Our Metadata REST API empowers you to effortlessly retrieve metadata from the expansive landscape of EGA. By utilising this API, you gain access to publicly available insights across various EGA domains, including studies, samples, experiments, runs, analyses, policies, DACs, and datasets. Furthermore, this API facilitates cross-referencing of objects, enabling you to gather, for example, all the datasets associated with a specific DAC, seamlessly.

In addition, we have added the ability to query private data using the metadata API. If you possess the necessary permissions, you can access behind-the-login private data for a specified list of datasets.

Metadata Distribution Index

Identifiers

Dataset Mappings

Website Download

Metadata API - Private

Identifiers

At the core of EGA's organisational structure are unique accessions that serve as essential tags for our diverse objects. Here's a quick overview of the accessions and their corresponding object types:

EGA Accession ID	EGA Object description
EGAS	EGA Study Accession ID
EGAC	EGA DAC Accession ID
EGAP	EGA Policy Accession ID
EGAN	EGA Sample Accession ID
EGAR	EGA Run Accession ID
EGAX	EGA Experiment ID
EGAZ	EGA Analysis Accession ID
EGAD	EGA Dataset Accession ID
EGAB	EGA Submission ID
EGAF	EGA File Unique Accession ID

For further information check our metadata schema documentation.

Dataset Mappings

For authorised datasets, comprehensive mappings reveal meaningful connections:

Sample_file: This file presents information about the linkage between samples and files available in the dataset.
Study_experiment_run_sample: This file presents information about the linkage between studies, experiments, runs, and samples within the dataset.
Study_analysis_sample: This file presents information about the linkage between studies, analyses, and samples contained within the dataset.
Run_sample: This file presents information about the linkage between runs and samples within the dataset.
Analysis_sample: This file presents information about the linkage between analyses and samples within the dataset.

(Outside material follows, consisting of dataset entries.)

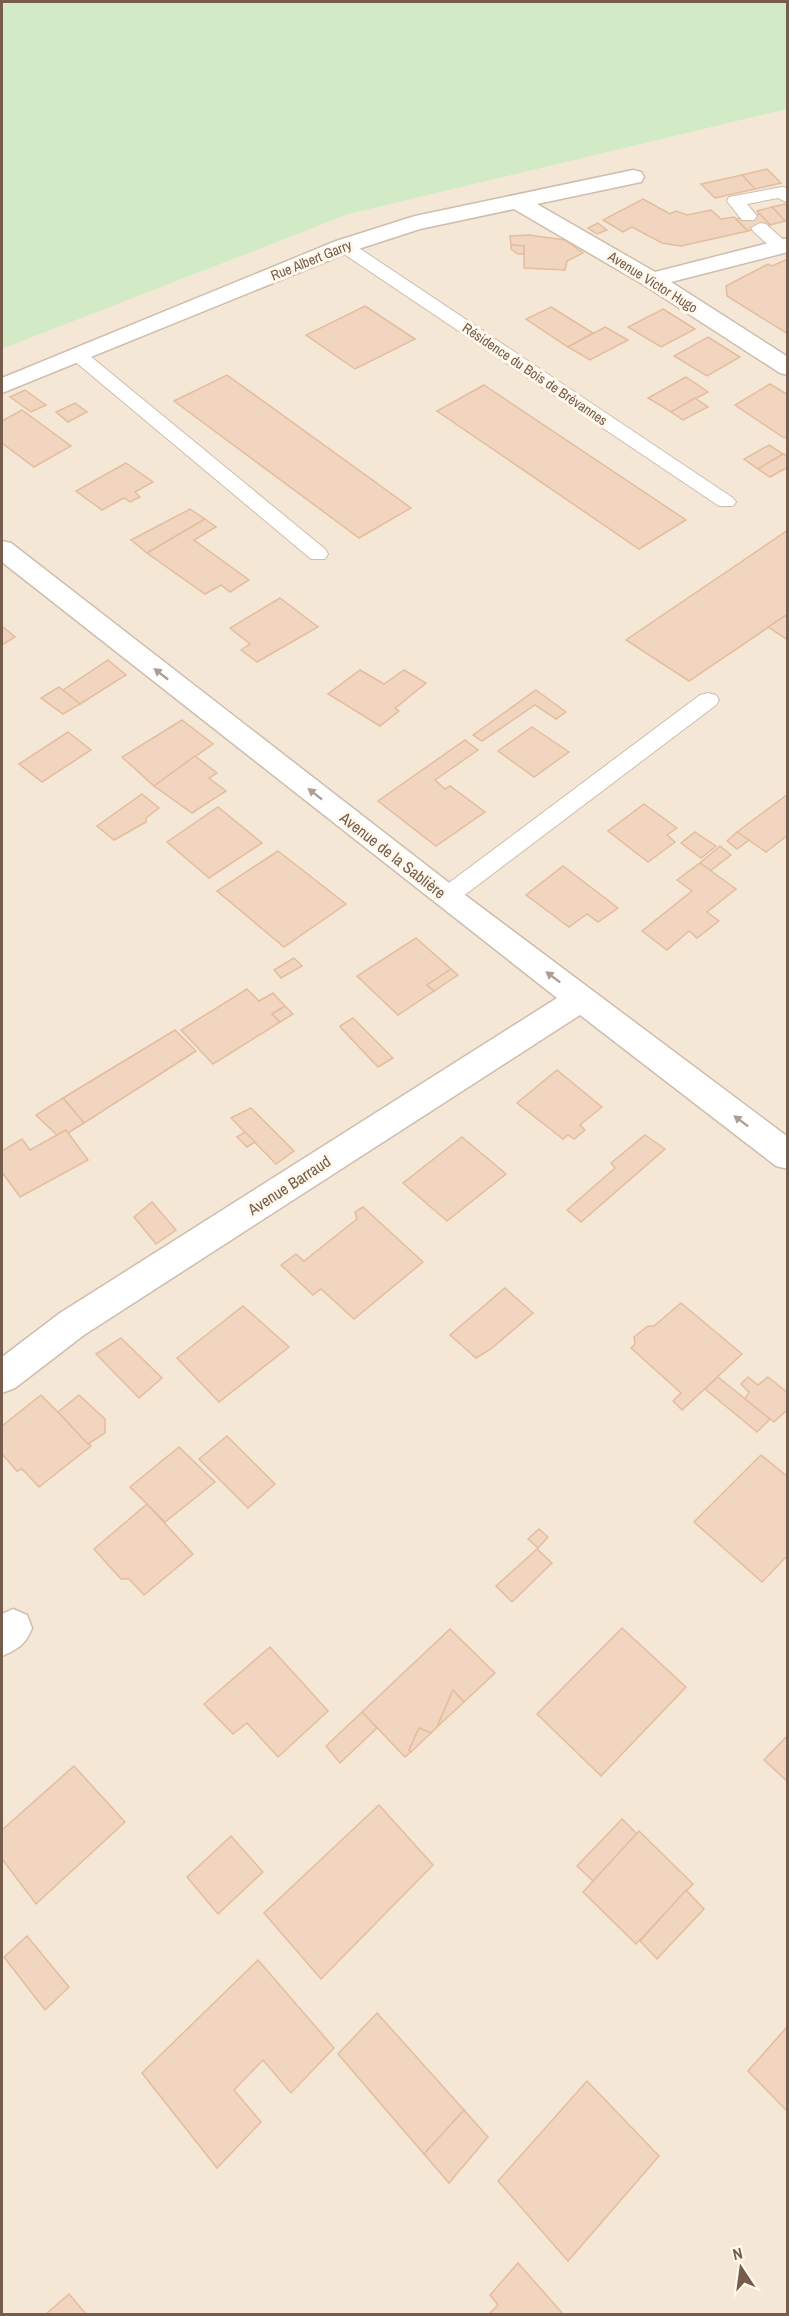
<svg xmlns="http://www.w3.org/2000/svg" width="789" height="2316" font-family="'Archivo Narrow',sans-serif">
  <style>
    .residential { fill: #f4e7d5 }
    .green { fill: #d2eac5 }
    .building { fill: #f1d5be; stroke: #e4bd9f; stroke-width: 1.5 }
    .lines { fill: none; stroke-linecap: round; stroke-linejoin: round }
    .service-casing { stroke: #cebdad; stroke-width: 2 }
    .minor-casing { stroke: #cebdad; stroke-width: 3 }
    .service { fill: #fff; fill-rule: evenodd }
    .minor { fill: #fff; fill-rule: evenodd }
    .oneway { fill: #ad9d93 }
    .labels { text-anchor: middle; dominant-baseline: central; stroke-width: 6; stroke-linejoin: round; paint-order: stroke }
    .far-street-label { font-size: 14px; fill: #765c4b; stroke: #fff9ed }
    .street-label { font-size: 16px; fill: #765c4b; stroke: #fff9ed }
  </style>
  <rect width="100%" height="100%" fill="#fcf5e7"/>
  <!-- residential -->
  <path class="residential" d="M787,109V2314H2V349L349,214Z"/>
  <!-- green -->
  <path class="green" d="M2,2H787V109L349,214L2,349Z"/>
  <!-- building -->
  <g class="building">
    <path d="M767,169L781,183L755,189L742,175Z"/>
    <path d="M742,175L755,189L715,198L701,184Z"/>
    <path d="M643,199L670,214L676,211L687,215L711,210L721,219L734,217L748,231L681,246L662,243L632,227L623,232L603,220Z"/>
    <path d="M785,204L788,207V221H785L772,207Z"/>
    <path d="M772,207L785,221L770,225L757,211Z"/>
    <path d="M760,214L770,225L748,231L736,219Z"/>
    <path d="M598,223L607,230L597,234L588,228Z"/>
    <path d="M529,235L565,240L583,253L567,261L565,270L524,268V246L511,245L510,236Z"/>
    <path d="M511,245L524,246V254H518L511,249Z"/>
    <path d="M788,259V334L727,296L726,286L768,264L772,266Z"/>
    <path d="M365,306L415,339L355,369L306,335Z"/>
    <path d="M551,307L593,333L568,347L526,319Z"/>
    <path d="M663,309L695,329L661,347L628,327Z"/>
    <path d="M605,327L628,340L590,360L568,347Z"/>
    <path d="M708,337L740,357L707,376L674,356Z"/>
    <path d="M227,375L411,508L359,538L174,401Z"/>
    <path d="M686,377L708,392L671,412L648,398Z"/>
    <path d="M770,384L788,395V436L784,438L735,405Z"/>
    <path d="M484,385L686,520L639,549L437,411Z"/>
    <path d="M25,390L46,405L31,412L10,397Z"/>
    <path d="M695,398L708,407L683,420L671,412Z"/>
    <path d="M75,403L87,412L68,422L56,412Z"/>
    <path d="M22,410L71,446L34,467L2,443V421Z"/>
    <path d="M769,445L783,454L758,469L744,459Z"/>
    <path d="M783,454L788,456V467L770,477L758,469Z"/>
    <path d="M126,463L153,482L135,492L140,497L130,502L124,498L102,510L76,491Z"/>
    <path d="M190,509L205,519L147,553L131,540Z"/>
    <path d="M205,519L216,527L194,540L249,580L230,592L221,585L205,594L147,553Z"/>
    <path d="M788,530V614L689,681L626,640Z"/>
    <path d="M280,598L318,627L257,662L241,650L250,644L230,628Z"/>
    <path d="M788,614V640L768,627Z"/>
    <path d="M2,626L15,637L2,645Z"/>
    <path d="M108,660L126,675L80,704L63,690Z"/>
    <path d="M360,670L384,684L404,670L426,683L398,706L395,708L399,711L380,726L328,694Z"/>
    <path d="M59,687L80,704L63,714L41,698Z"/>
    <path d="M536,690L566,712L556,719L535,705L482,741L473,735Z"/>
    <path d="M182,720L213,744L154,786L122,757Z"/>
    <path d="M532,727L569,752L534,777L498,751Z"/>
    <path d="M68,732L91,750L42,782L19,764Z"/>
    <path d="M465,740L478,750L435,780L445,789L450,786L485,812L436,846L378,801Z"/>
    <path d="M195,756L217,773L209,778L226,791L192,813L154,786Z"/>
    <path d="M142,794L159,808L146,818V822L114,840L97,826Z"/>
    <path d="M788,794V835L766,852L737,832Z"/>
    <path d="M644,804L677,828L667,835L675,842L648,862L608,831Z"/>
    <path d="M218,807L262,843L209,878L167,842Z"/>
    <path d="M695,832L716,846L701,858L681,843Z"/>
    <path d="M737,832L749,840L737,849L727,841Z"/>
    <path d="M720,846L731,855L710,871L700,863Z"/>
    <path d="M278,851L346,904L284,947L217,891Z"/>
    <path d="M700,863L736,889L707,912L719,921L697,938L689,931L667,950L642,931L692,891L677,880Z"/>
    <path d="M563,866L618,908L598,922L587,914L569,927L526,895Z"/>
    <path d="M416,938L451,969L427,985L434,991L398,1015L357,976Z"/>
    <path d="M294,958L302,966L281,978L274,970Z"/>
    <path d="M451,969L458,975L434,991L427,985Z"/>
    <path d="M247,989L259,1001L273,993L285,1006L272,1014L280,1022L213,1064L181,1030Z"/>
    <path d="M285,1006L293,1014L280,1022L272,1014Z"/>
    <path d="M353,1018L393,1058L378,1067L341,1028L340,1026Z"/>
    <path d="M175,1030L196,1051L84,1123L63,1098Z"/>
    <path d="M557,1070L602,1107L580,1125L585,1130L574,1139L568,1135L563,1139L517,1103Z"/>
    <path d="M63,1098L84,1123L68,1133L66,1130L58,1136L36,1115Z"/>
    <path d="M251,1108L294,1151L276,1164L231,1118Z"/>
    <path d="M66,1130L88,1160L20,1197L2,1172V1151L22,1139L30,1150Z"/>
    <path d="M245,1132L255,1142L247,1147L237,1137Z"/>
    <path d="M645,1135L665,1149L581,1222L567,1210L615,1168L611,1163Z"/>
    <path d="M462,1137L506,1174L447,1221L403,1183Z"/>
    <path d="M152,1202L176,1230L156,1244L134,1217Z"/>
    <path d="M363,1207L423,1262L354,1319L321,1289L313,1295L281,1265L296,1254L304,1261L357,1219L355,1212Z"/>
    <path d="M505,1288L533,1313L491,1349L476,1358L450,1335Z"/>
    <path d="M681,1303L742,1354L682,1410L673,1401L681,1393L631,1348L635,1344L634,1337L648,1326H654Z"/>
    <path d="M243,1306L289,1347L219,1402L177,1358Z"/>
    <path d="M121,1338L162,1378L139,1398L96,1354Z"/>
    <path d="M718,1377L770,1419L757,1432L705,1389Z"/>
    <path d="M748,1377L758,1385L768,1377L788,1393V1409L774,1422L745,1399L749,1392L741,1384Z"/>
    <path d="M41,1395L91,1446L39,1487L22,1469L17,1471L2,1454V1426Z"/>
    <path d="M79,1395L105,1419V1433L88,1444L58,1412Z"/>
    <path d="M227,1436L275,1484L248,1508L199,1459Z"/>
    <path d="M179,1447L215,1482L165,1522L130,1487Z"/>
    <path d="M761,1455L788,1477V1555L762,1582L694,1522Z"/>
    <path d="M147,1504L193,1554L144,1595L129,1579H121L94,1549Z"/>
    <path d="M539,1529L548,1537L538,1548L528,1539Z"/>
    <path d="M537,1549L552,1563L512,1602L496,1586Z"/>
    <path d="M622,1628L686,1687L601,1776L537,1714Z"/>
    <path d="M450,1629L495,1673L464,1702L453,1690L437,1727L431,1733L419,1728L409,1750L411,1752L405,1757L362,1712Z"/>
    <path d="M270,1647L328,1711L278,1757L247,1723L233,1734L204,1704Z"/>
    <path d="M453,1690L464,1702L437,1727Z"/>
    <path d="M362,1712L377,1728L340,1763L326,1746Z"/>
    <path d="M419,1728L431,1733L411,1752L409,1750Z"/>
    <path d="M788,1735V1782L764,1760Z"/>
    <path d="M74,1766L125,1822L36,1904L2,1859V1830Z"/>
    <path d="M379,1805L433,1865L321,1979L264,1913Z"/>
    <path d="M622,1819L637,1834L593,1881L577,1866Z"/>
    <path d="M639,1831L693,1884L636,1944L583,1892Z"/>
    <path d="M231,1836L263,1872L218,1914L187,1877Z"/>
    <path d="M686,1890L704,1909L657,1959L640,1941Z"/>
    <path d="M27,1936L69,1987L45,2010L4,1957Z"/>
    <path d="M258,1960L334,2048L291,2093L263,2060L234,2090L261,2122L217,2168L142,2073Z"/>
    <path d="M377,2013L464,2110L424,2154L338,2054Z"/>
    <path d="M788,2026V2112L748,2071Z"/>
    <path d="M587,2081L659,2156L568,2261L498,2181Z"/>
    <path d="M464,2110L488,2137L449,2183L424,2154Z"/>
    <path d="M518,2263L563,2314H489L498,2305L490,2295Z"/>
    <path d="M69,2294L86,2314H46Z"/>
  </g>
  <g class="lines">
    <!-- service casing -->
    <g class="service-casing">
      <g id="service">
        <path d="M782,187L788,188V203L778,198L747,204L757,216L754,220H742L727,201L729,197Z"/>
        <path d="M760,223L766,224L787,243V251H775L754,232L751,228Z"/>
        <path d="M344,241L350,242L733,498L736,502L733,506H719L338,250L335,246L338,242Z"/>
        <path d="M78,349L84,351L325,549L328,554L325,559H311L72,359L69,355Z"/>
        <path d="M708,693L716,695L719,700L716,705L454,903L446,906L438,903L434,897L438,891L700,695Z"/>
      </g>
    </g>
    <!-- minor casing -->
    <g class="minor-casing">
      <g id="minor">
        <path d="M633,170L641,172L644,177L641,182L537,204L655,272L788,238V252L671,282L788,357V375L780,373L644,285L514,209L420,229L352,251L2,393V378L336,241L415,216Z"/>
        <path d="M2,541L11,543L457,889L788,1137V1169L776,1166L580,1015L84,1335L15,1388L2,1393V1357L60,1313L557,998L2,562Z"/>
        <path d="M13,1609L27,1615L32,1628C26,1644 18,1649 2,1656V1614Z"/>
      </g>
    </g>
    <!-- service -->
    <use href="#service" class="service"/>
    <!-- minor -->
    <use href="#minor" class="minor"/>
  </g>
  <!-- one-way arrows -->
  <defs><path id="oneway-solid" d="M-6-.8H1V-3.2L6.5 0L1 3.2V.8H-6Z" transform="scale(1.5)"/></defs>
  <g class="oneway">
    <use href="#oneway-solid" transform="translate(161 674) rotate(-142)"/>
    <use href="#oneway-solid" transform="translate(315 794) rotate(-142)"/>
    <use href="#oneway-solid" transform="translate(553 977) rotate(-143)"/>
    <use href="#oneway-solid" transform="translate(741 1121) rotate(-143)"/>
  </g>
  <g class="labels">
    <!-- far-street labels -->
    <g class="far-street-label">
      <text transform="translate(311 260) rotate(-22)">Rue Albert Garry</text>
      <text transform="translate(653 282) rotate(32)">Avenue Victor Hugo</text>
      <text transform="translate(535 374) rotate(34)">Résidence du Bois de Brévannes</text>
    </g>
    <!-- street labels -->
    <g class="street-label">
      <text transform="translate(393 855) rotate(38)">Avenue de la Sablière</text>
      <text transform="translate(289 1185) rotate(-33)">Avenue Barraud</text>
    </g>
  </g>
  <!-- border -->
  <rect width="789" height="2316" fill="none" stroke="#765c4b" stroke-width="6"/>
  <!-- north arrow -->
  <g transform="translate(741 2268) rotate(347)" stroke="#fff9ed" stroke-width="4.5" paint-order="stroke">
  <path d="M0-4.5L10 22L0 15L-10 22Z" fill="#765c4b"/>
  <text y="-9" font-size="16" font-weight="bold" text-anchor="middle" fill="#765c4b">N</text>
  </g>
</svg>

An empty file indicates the absence of corresponding information.

Website Download

Our website serves as your gateway to downloading metadata. Simply navigate to the dataset page, and you'll find a blue Metadata button. Once authenticated, you can click this button for authorised datasets. If you lack permissions for a particular dataset, request access by clicking the 'Request Access' button.

Metadata button displayed on EGA dataset page

For authorised datasets, choose your preferred metadata format: CSV, TSV, or JSON.

Metadata API - Private

Leverage the power of programmatic metadata downloads! Start by authenticating yourself with your credentials to obtain an access token. With this token, programmatically query private information.

Queries mirror the structure of the Public Metadata API. However, behind the login, you can delve into specific mapping information (as mentioned above in dataset mappings) alongside object-level exploration.

Authentication

An active session is required to work with the API. Each time you log in with your credentials a new session is started, which is identified by an access_token. Below an example on how to obtain one using curl:

  curl https://idp.ega-archive.org/realms/EGA/protocol/openid-connect/token \
  -d 'client_id=metadata-api' \
  -d 'username=...' \
  -d 'password=...' \
  -d 'grant_type=password'

All responses from the API are in JSON format. A successful response should include a new token to be used for the session:

  {"access_token":"eyJhbGciOiJSUzI1NiIsInR5cCIgOiA...TNw",
  "expires_in":300,
  "refresh_expires_in":1800,
  "refresh_token":"eyJhbGciOiJIUzI1NiIsInR5cCIgOiA...pTX10",
  "token_type":"Bearer",
  ...
  }

Save the access_token value and include it in the API call headers.

Example query usage

Below you can find some example of queries available behing authentication and authorisation.

Querying study-experiment-run-sample mappings:

  curl https://metadata.ega-archive.org/datasets/{datasetID}/mappings/study_experiment_run_sample \
  -H 'Authorization: Bearer access_token'

Querying run-sample mappings:

  curl https://metadata.ega-archive.org/datasets/{datasetID}/mappings/run_sample \ 
  -H 'Authorization: Bearer access_token'

Querying study-analysis-sample mappings:

  curl https://metadata.ega-archive.org/datasets/{datasetID}/mappings/study_analysis_sample \
  -H 'Authorization: Bearer access_token'

Querying analysis-sample mappings:

  curl https://metadata.ega-archive.org/datasets/{datasetID}/mappings/analysis_sample \
  -H 'Authorization: Bearer access_token'

Querying sample-file mappings:

  curl https://metadata.ega-archive.org/datasets/{datasetID}/mappings/sample_file \
  -H 'Authorization: Bearer access_token'

You can get a different output format by adding one of these options to the curl command:

  -H 'Accept: text/tsv'
  -H 'Accept: application/json'
  -H 'Accept: text/csv'

For more detailed information, refer to the Metadata API Specification.